Why we like hand tools/Origin story

 Hi all,

I like working with hand tools.  Something about using an old fashioned, wood handled implement makes me connect to the job I'm doing, the world and my situation better.  I learned most of these skills from my father, who recently passed, but I share my love of using these tools with a friend of mine, who sees similar utility and generally tolerates my shenanigans with axes, knives, scythes, woodsman's pals and the like.  

There's always a fast, loud, and garish way to do things.  I have those sorts of tools too - the leaf blowers, weedwhackers, chainsaws and other things that make noise and can usually get the job done faster.  But I always prefer the things that are silent or quiet, where I can work with my friends or family and do things carefully.  

Sometimes I need to do something fast, so I keep those things handy - but for when I need to use my muscles, feel accomplished and avoid a gym visit, I split wood by hand, or cut some hay with my scythe, or limb a tree with an axe.  This grounds me, exhausts me, and makes me feel like I'm making my dad proud.  When I swing my father's sledgehammer or maul, or cut hay with a scythe I've sharpened as he taught me, I am, just a little bit, connected to the wisdom he shared.  

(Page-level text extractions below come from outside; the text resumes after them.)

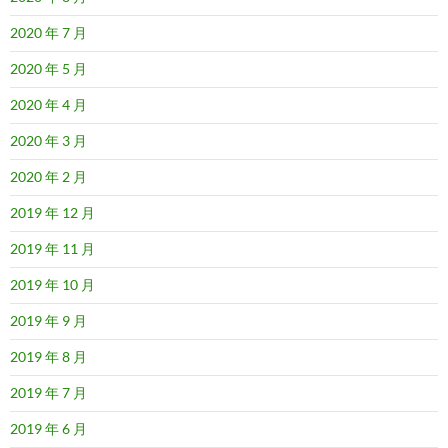
2020 年 7 月
2020 年 5 月
2020 年 4 月
2020 年 3 月
2020 年 2 月
2019 年 12 月
2019 年 11 月
2019 年 10 月
2019 年 9 月
2019 年 8 月
2019 年 7 月
2019 年 6 月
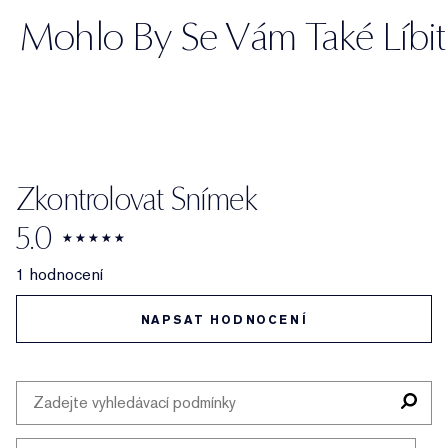
Mohlo By Se Vám Také Líbit
Zkontrolovat Snímek
5.0
1 hodnocení
NAPSAT HODNOCENÍ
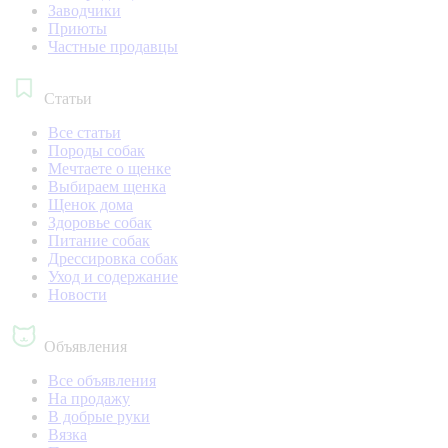
Заводчики
Приюты
Частные продавцы
Статьи
Все статьи
Породы собак
Мечтаете о щенке
Выбираем щенка
Щенок дома
Здоровье собак
Питание собак
Дрессировка собак
Уход и содержание
Новости
Объявления
Все объявления
На продажу
В добрые руки
Вязка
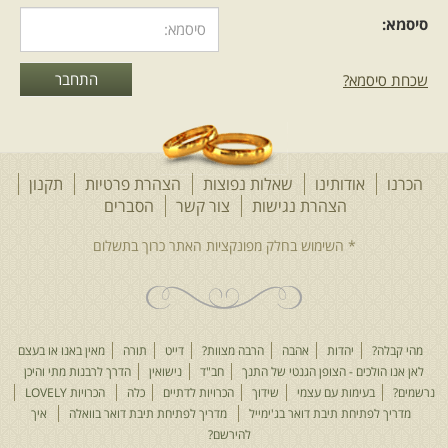
סיסמא:
שכחת סיסמא?
הכרנו
אודותינו
שאלות נפוצות
הצהרת פרטיות
תקנון
הצהרת נגישות
צור קשר
הסברים
מהי קבלה?
יהדות
אהבה
הרבה מצוות?
דייט
תורה
מאין באנו או בעצם
לאן אנו הולכים - הצופן הגנטי של התנך
חב"ד
נישואין
הדרך לרבנות מתי והיכן
נרשמים?
בעימות עם עצמי
שידוך
הכרויות לדתיים
כלה
הכרויות LOVELY
מדריך לפתיחת תיבת דואר בג'ימייל
מדריך לפתיחת תיבת דואר בוואלה
איך
להירשם?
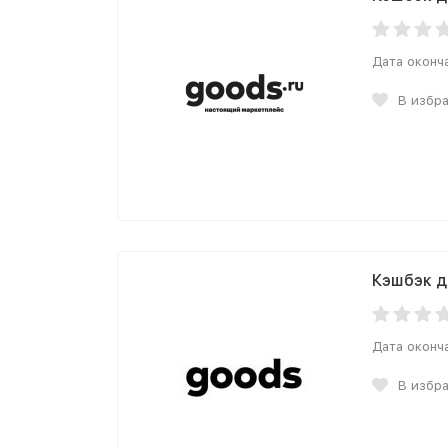
Дата оконч
В избр
Кэшбэк д
Дата оконч
В избр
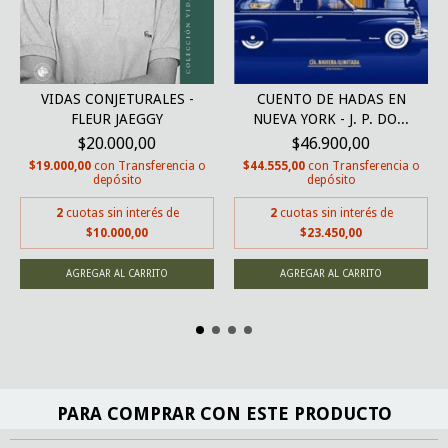
VIDAS CONJETURALES -
CUENTO DE HADAS EN
FLEUR JAEGGY
NUEVA YORK - J. P. DO...
$20.000,00
$46.900,00
$19.000,00
con
Transferencia o
$44.555,00
con
Transferencia o
depósito
depósito
2
cuotas sin interés de
2
cuotas sin interés de
$10.000,00
$23.450,00
PARA COMPRAR CON ESTE PRODUCTO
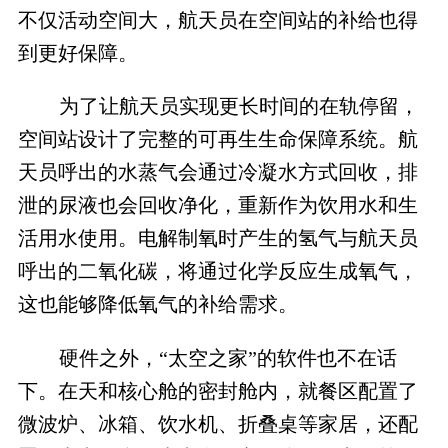
不仅活动空间大，航天员在空间站的补给也得
到更好保障。
为了让航天员实现更长时间的在轨停留，
空间站设计了完整的可再生生命保障系统。航
天员呼出的水蒸气会通过冷凝水方式回收，排
泄的尿液也会回收净化，重新作为饮用水和生
活用水使用。电解制氧时产生的氢气与航天员
呼出的二氧化碳，将通过化学反应生成氧气，
这也能够降低氧气的补给需求。
硬件之外，“太空之家”的软件也不在话
下。在天和核心舱的密封舱内，就餐区配置了
微波炉、冰箱、饮水机、折叠桌等家居，还配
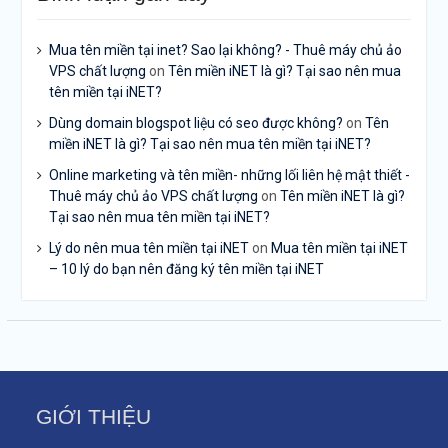
Mua tên miền tại inet? Sao lại không? - Thuê máy chủ ảo
VPS chất lượng
on
Tên miền iNET là gì? Tại sao nên mua
tên miền tại iNET?
Dùng domain blogspot liệu có seo được không?
on
Tên
miền iNET là gì? Tại sao nên mua tên miền tại iNET?
Online marketing và tên miền- những lối liên hệ mật thiết -
Thuê máy chủ ảo VPS chất lượng
on
Tên miền iNET là gì?
Tại sao nên mua tên miền tại iNET?
Lý do nên mua tên miền tại iNET
on
Mua tên miền tại iNET
– 10 lý do bạn nên đăng ký tên miền tại iNET
GIỚI THIỆU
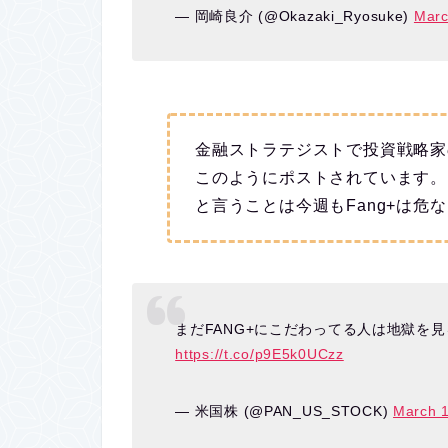
— 岡崎良介 (@Okazaki_Ryosuke)
Marc
金融ストラテジストで投資戦略家
このようにポストされています。
と言うことは今週もFang+は危
まだFANG+にこだわってる人は地獄を見
https://t.co/p9E5k0UCzz
— 米国株 (@PAN_US_STOCK)
March 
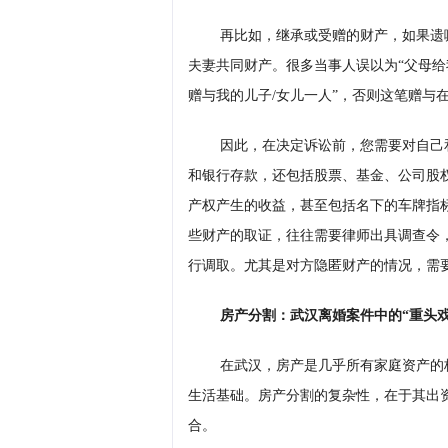
再比如，继承或受赠的财产，如果遗
夫妻共同财产。很多当事人误以为“父母给
赠与我的儿子/女儿一人”，否则这笔赠与
因此，在决定诉讼前，您需要对自己
和银行存款，还包括股票、基金、公司股
产权产生的收益，甚至包括名下的车牌指
些财产的取证，往往需要律师出具调查令
行调取。尤其是对方隐匿财产的情况，需
房产分割：武汉离婚案件中的“重头戏
在武汉，房产是几乎所有家庭资产的
生活基础。房产分割的复杂性，在于其出
合。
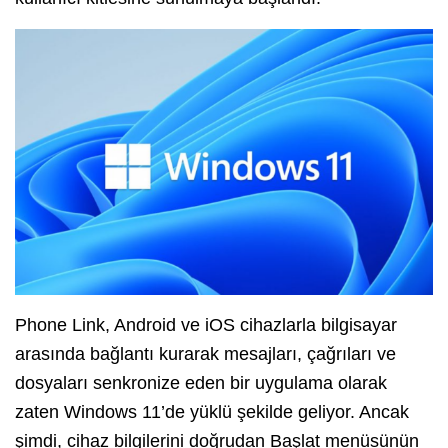
Phone Link, Android ve iOS cihazlarla bilgisayar
arasında bağlantı kurarak mesajları, çağrıları ve
dosyaları senkronize eden bir uygulama olarak
zaten Windows 11’de yüklü şekilde geliyor. Ancak
şimdi, cihaz bilgilerini doğrudan Başlat menüsünün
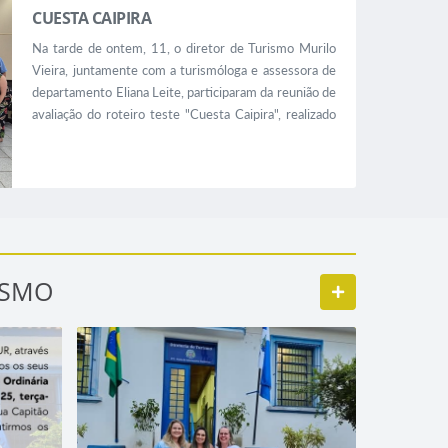
ico,...
CUESTA CAIPIRA
desenvolvidas tiveram intuito de
promover reflexão e debate sobre a
Na tarde de ontem, 11, o diretor de Turismo Murilo
identidade cultural, constituída ao
Vieira, juntamente com a turismóloga e assessora de
decorrer...
departamento Eliana Leite, participaram da reunião de
avaliação do roteiro teste "Cuesta Caipira", realizado
no último fim de semana, nos municípios de Botucatu,
Pratânia, São Manuel e Pardinho. A ação, que é um
projeto realizado em parceria com o Sebrae e a
Câmara Técnica ds Turismo do Consórcio
Multifinalitário...
ISMO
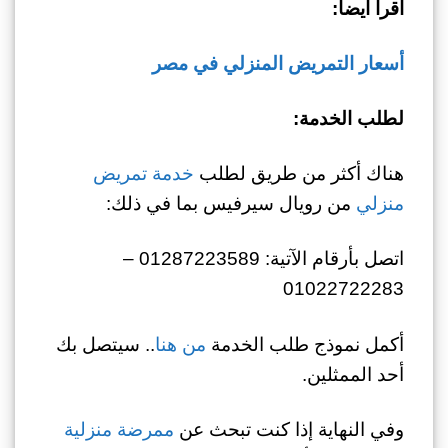
اقرأ أيضا:
أسعار التمريض المنزلي في مصر
لطلب الخدمة:
هناك أكثر من طريق لطلب
خدمة تمريض
منزلي
من رويال سيرفيس بما في ذلك:
اتصل بأرقام الآتية: 01287223589 –
01022722283
أكمل نموذج طلب الخدمة
من هنا
.. سيتصل بك
أحد الممثلين.
وفي النهاية إذا كنت تبحث عن
ممرضة منزلية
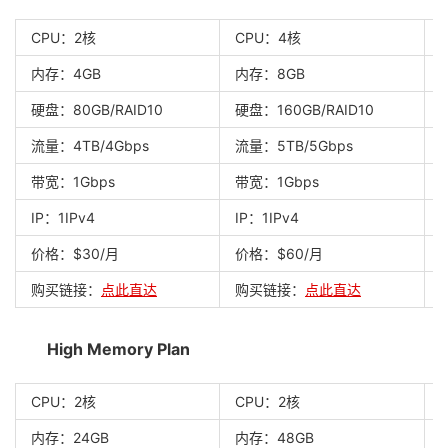
CPU：2核
CPU：4核
内存：4GB
内存：8GB
硬盘：80GB/RAID10
硬盘：160GB/RAID10
流量：4TB/4Gbps
流量：5TB/5Gbps
带宽：1Gbps
带宽：1Gbps
IP：1IPv4
IP：1IPv4
I
价格：$30/月
价格：$60/月
购买链接：
点此直达
购买链接：
点此直达
High Memory Plan
CPU：2核
CPU：2核
内存：24GB
内存：48GB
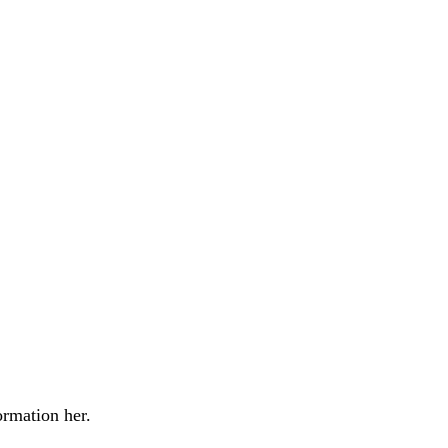
ormation her.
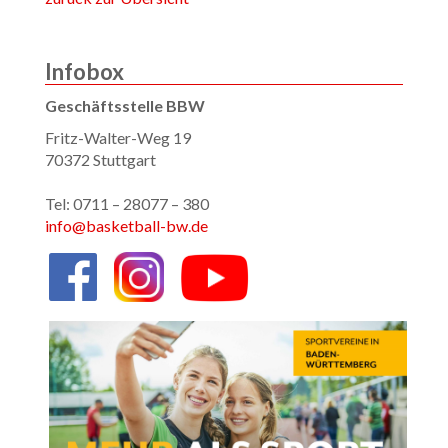
Infobox
Geschäftsstelle BBW
Fritz-Walter-Weg 19
70372 Stuttgart
Tel: 0711 – 28077 – 380
info@basketball-bw.de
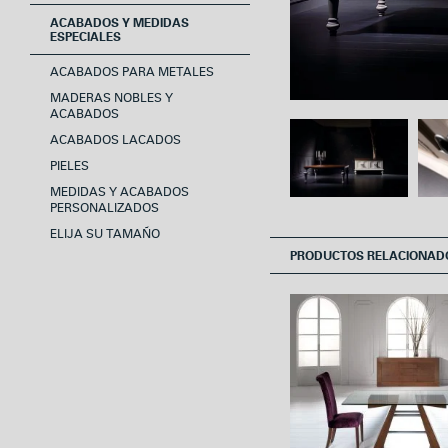
ACABADOS Y MEDIDAS
ESPECIALES
ACABADOS PARA METALES
MADERAS NOBLES Y
ACABADOS
ACABADOS LACADOS
PIELES
MEDIDAS Y ACABADOS
PERSONALIZADOS
ELIJA SU TAMAÑO
PRODUCTOS RELACIONAD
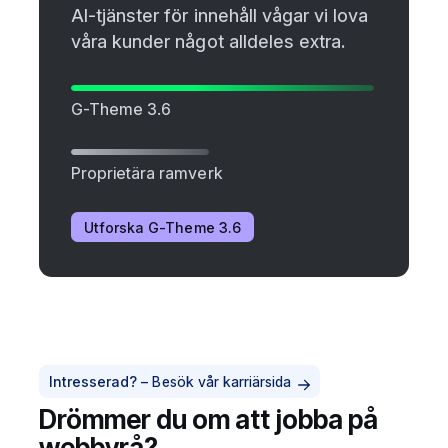
AI-tjänster för innehåll vågar vi lova
våra kunder något alldeles extra.
G-Theme 3.6
Proprietära ramverk
Utforska G-Theme 3.6
Intresserad? –
Besök vår karriärsida
Drömmer du om att jobba på
webbyrå?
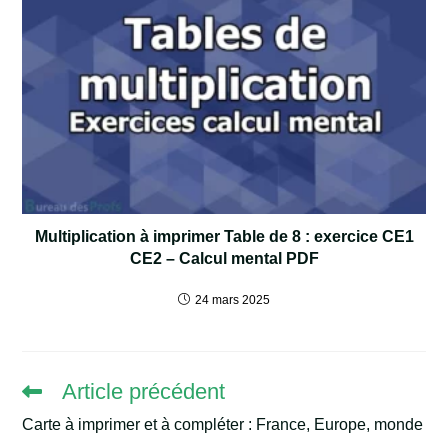
Multiplication à imprimer Table de 8 : exercice CE1
CE2 – Calcul mental PDF
24 mars 2025
Article précédent
Read
more
Carte à imprimer et à compléter : France, Europe, monde
articles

One of my funniest moments as a fledgling chicken tender was when a bobcat was after a hen.  She flew into a tree and he was circling while I was doing dishes at my kitchen sink.  I was shirtless, as it was summer and HOT, and the only thing I could see on my way out to face this bobcat was a half-length handle sledgehammer I'd been using to put in garden stakes.  So I ran at the bobcat, screaming like a maniac, wielding the sledge and thinking I was Thor, god of chicken protectors.  The bobcat wheeled, sped off and I was happy in the knowledge that I'd saved my hen.  

But this story is much older than that.  This story begins with parents that gave me small red snowshovels, small bamboo rakes, and work gloves as gifts.  It begins with a father who showed me to use an axe, a scythe, a rake and hoe and shovel, to mold the land and tame the plants around me.  It began with a young boy, nicknamed ember, who marveled at my father (Sparky) hammering and welding metal into new shapes, repairing things that most said were trash, and splitting oak and maple logs with one swing of his maul.  I wanted to be the man in those young boy's pictures of his father - a great, strapping man who was as inimitable as he was intelligent.  

I still want to be my father, in many respects, when I grow up.  Maybe, in my mind, someday I'll live up to his legacy.  Until then, I'm going to put handles on axes, find broken tools at the dump and resurrect them, and try to find the time to do things by hand whenever I can.